#### [TEXT SEGMENT]
Spotlight on Humor

Dr. Anthony Paustian, Award-Winning Author of “A Quarter Million Steps: Creativity, Imagination, and Leading Transformative Change” and Host of “A Step Beyond” on iHeartRadio

Decades ago my father, always the jokester, would tell this “multipart” joke. The genius of his approach was in how it was told: as two separate jokes, delivered back-to-back, each totally dependent upon the other. No one ever saw the connection until after the big reveal, which is what always made it funny.

 

Today, when I speak about creativity, I frequently use humor to help relax the audience and open their minds to new ways of thinking. I will often begin the presentation by telling a version of Dad’s joke to help illustrate a point. It goes something like this:

 

A little girl is skipping down the street when she comes upon three colored bricks lying on the road: one red, one yellow, and one blue. She pauses, reaches down for the red one, thinks for a moment, and heaves it into the air. The brick hits the ground hard and breaks into pieces. After laughing a bit, she reaches down for the yellow one and heaves it higher into the air. The brick hits the ground with even greater force and shatters. Laughing almost hysterically, she reaches down, grabs the blue one, and throws it even higher into the air. It never comes back down. [End joke part 1]

 

The result is always the same: no laughter, blank stares, and crickets.

Keypoint text descriptions
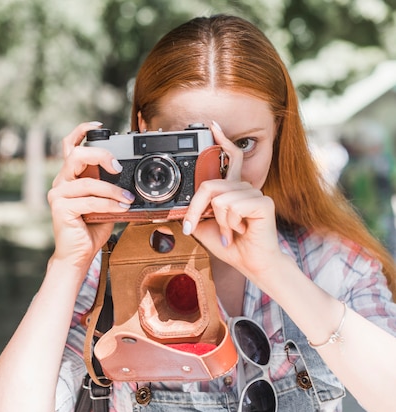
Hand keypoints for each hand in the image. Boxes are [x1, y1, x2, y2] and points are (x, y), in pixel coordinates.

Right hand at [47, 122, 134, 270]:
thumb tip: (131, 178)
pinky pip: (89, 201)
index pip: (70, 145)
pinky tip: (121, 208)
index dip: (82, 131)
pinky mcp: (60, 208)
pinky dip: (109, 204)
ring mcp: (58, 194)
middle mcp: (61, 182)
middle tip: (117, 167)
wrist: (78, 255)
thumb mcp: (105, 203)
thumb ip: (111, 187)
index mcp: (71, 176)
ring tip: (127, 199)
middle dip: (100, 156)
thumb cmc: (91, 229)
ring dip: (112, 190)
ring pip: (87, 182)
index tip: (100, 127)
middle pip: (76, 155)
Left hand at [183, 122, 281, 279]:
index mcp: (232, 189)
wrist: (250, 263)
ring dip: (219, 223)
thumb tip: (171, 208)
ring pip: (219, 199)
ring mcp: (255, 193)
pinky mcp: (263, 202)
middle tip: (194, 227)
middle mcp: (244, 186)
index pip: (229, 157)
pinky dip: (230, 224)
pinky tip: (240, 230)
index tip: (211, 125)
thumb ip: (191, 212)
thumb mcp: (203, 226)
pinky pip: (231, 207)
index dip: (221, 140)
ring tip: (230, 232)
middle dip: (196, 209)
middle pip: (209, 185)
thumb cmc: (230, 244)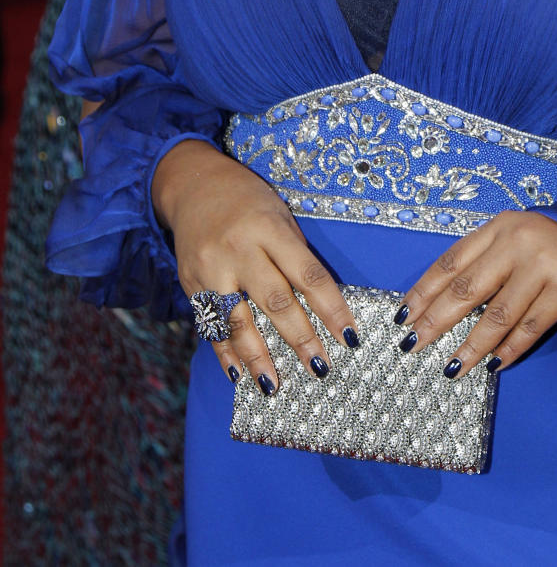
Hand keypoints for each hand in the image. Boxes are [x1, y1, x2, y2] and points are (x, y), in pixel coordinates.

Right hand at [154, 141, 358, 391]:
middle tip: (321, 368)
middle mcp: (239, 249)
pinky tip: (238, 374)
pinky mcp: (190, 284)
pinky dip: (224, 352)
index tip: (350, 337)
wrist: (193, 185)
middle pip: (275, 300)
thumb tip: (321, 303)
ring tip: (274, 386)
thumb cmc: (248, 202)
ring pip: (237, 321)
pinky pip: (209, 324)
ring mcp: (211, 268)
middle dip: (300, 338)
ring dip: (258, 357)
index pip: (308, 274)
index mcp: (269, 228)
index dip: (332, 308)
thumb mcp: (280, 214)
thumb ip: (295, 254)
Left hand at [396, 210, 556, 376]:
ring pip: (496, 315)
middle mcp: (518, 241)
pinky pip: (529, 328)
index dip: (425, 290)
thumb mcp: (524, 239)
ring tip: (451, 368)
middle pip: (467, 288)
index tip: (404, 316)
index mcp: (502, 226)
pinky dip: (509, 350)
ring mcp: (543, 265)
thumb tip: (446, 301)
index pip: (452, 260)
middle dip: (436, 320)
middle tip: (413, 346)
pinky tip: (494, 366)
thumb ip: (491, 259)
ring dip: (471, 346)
...
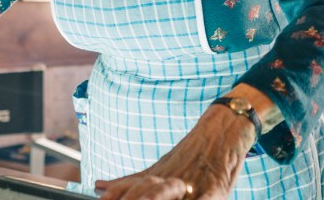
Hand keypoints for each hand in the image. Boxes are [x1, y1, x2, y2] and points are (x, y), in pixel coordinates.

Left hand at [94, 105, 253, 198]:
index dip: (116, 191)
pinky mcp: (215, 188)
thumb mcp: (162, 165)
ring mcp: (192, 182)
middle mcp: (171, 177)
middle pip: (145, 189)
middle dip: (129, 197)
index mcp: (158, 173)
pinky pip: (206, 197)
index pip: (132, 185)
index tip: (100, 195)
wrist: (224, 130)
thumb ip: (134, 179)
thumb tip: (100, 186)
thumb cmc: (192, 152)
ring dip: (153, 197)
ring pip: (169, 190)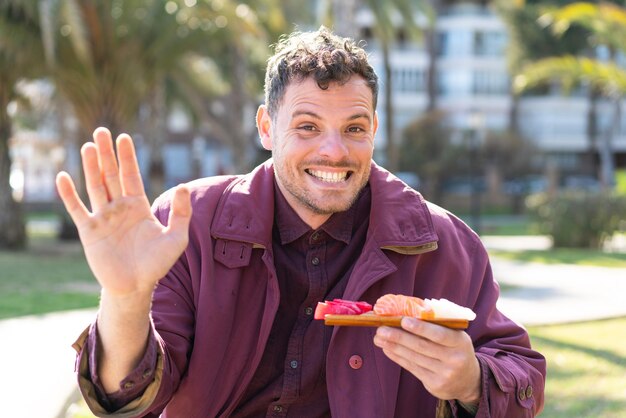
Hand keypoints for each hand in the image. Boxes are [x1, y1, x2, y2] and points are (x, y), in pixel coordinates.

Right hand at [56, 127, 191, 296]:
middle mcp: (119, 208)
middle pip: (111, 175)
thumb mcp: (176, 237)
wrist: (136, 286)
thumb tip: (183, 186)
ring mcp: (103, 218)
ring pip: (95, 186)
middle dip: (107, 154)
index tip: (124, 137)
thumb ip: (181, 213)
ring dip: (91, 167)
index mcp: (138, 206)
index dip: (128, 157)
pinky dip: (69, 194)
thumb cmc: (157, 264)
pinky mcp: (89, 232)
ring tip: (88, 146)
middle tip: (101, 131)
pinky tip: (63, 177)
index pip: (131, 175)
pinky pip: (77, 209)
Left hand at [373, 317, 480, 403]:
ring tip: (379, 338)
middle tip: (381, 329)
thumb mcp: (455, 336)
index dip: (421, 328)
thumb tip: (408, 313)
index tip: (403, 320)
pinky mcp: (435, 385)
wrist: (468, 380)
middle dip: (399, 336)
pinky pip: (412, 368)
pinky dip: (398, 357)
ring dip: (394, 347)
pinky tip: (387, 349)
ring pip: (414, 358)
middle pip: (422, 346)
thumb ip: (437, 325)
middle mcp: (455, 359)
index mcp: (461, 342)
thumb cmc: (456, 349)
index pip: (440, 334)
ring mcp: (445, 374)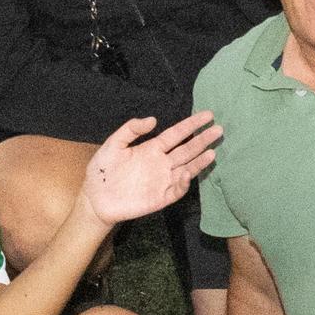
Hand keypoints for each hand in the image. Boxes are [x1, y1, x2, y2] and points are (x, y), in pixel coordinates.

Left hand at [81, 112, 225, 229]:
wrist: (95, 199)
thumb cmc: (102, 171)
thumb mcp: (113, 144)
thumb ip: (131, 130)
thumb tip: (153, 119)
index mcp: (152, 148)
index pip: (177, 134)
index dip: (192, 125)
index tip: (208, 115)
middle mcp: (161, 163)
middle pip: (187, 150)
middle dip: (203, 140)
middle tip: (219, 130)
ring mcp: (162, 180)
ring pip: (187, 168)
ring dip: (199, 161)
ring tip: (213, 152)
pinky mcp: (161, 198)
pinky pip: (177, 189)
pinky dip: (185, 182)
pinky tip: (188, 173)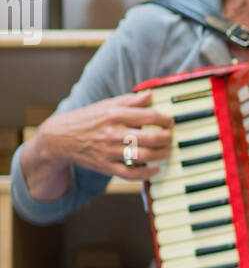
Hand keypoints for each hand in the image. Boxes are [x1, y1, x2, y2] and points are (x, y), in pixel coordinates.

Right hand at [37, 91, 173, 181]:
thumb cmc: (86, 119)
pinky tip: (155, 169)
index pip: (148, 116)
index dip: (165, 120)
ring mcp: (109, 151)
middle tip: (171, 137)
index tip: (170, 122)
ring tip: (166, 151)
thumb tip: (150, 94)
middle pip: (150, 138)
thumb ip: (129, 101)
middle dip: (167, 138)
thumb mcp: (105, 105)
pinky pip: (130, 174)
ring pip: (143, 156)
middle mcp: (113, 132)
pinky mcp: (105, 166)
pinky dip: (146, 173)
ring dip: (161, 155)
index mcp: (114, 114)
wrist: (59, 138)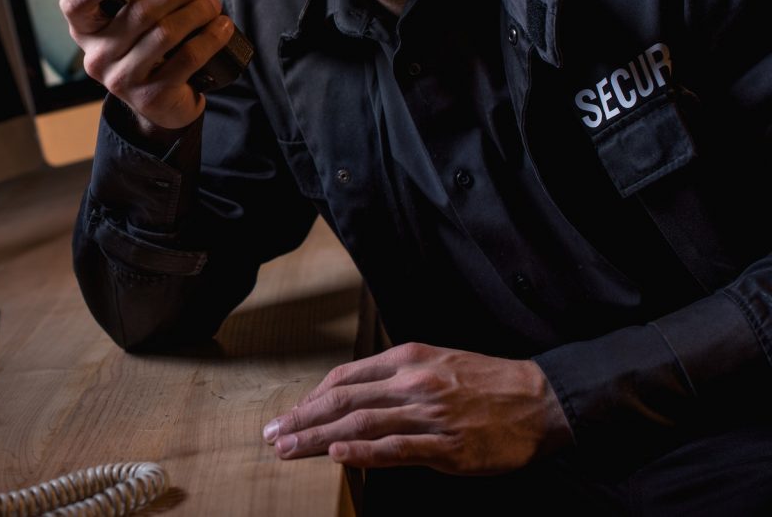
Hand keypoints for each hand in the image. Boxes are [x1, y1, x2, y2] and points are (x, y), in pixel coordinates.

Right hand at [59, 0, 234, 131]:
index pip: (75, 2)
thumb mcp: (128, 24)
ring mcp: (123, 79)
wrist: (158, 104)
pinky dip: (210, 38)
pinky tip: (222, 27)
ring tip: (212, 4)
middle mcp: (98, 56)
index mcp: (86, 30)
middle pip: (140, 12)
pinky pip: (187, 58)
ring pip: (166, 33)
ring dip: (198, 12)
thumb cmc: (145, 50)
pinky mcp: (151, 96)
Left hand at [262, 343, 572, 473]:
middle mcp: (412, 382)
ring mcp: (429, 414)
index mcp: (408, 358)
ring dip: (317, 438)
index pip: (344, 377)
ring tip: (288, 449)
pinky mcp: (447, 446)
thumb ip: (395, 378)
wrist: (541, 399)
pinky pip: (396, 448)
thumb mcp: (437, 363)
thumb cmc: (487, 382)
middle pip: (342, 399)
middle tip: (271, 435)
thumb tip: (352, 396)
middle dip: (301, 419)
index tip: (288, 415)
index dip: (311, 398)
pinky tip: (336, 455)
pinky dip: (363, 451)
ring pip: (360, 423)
--
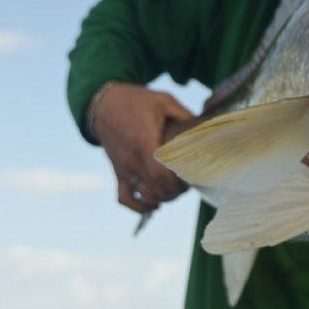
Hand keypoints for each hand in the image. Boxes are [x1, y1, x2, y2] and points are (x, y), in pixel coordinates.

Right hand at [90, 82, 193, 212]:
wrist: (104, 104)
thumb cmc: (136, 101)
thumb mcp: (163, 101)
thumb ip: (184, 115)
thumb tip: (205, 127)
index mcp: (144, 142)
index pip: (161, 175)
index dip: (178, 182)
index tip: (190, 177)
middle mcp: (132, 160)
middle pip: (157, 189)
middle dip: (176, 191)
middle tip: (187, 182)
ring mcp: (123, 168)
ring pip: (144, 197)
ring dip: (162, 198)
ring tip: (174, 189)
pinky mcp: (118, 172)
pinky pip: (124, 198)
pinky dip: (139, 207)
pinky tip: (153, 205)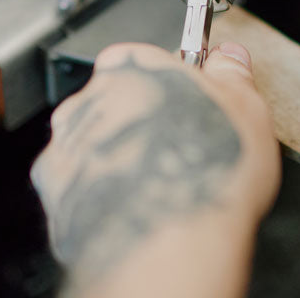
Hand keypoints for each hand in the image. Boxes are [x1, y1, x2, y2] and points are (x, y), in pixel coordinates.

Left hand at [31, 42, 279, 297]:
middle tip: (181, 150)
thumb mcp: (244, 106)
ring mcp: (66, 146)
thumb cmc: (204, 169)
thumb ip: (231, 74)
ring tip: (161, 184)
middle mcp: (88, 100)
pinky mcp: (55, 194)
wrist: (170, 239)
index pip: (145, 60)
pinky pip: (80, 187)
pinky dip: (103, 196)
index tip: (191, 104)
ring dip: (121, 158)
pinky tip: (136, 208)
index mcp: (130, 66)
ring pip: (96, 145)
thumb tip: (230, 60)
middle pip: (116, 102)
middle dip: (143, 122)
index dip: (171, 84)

#### [AIM OF THE TASK]
Pick up the piece on humor after its last sentence and continue it.

#### [TASK RESULT]
 

Following the brief, awkward silence, I would tell the audience the joke was actually very funny–they just didn’t get it. To lighten the mood, I would speak for a bit about imagination, and then move on to “Part 2” of the original joke.

 

We’re at the state fair, and a young man is giving hot air balloon rides. An older woman holding a parrot walks up and climbs into the balloon’s basket [I then ask the audience: What do parrots do? The typical response is “talk”]. A minute later, an older gentleman with a pocketful of cigars also climbs in the basket [I ask the audience: What do cigars do? The typical response is “stink”]. 

 

The balloon lifts off the ground. The older man lights up a cigar. The parrot begins to loudly talk and squawk. The older man complains about the noise. The woman complains about the smoke. Words are spoken, yelling and arguing ensue. It finally reaches a point where the balloon operator says, “Enough! Unless you both want to be thrown out of the balloon, toss that bird and those cigars out immediately.” The passengers begrudgingly comply. After a few seconds, the woman says, “Look! There’s my parrot. But what’s in its mouth?” [To which I look at the audience with a two-handed gesture and they always say, “Cigar,” and then I say “A Blue Brick”].

 

I believe creativity is the ability to imagine or visualize new connections between things that have yet to be connected. In other words, true discoveries seldom happen just by finding something new. Most often discoveries are the result of “sticky thinking,” which occurs when people put things together in new ways for different or improved outcomes.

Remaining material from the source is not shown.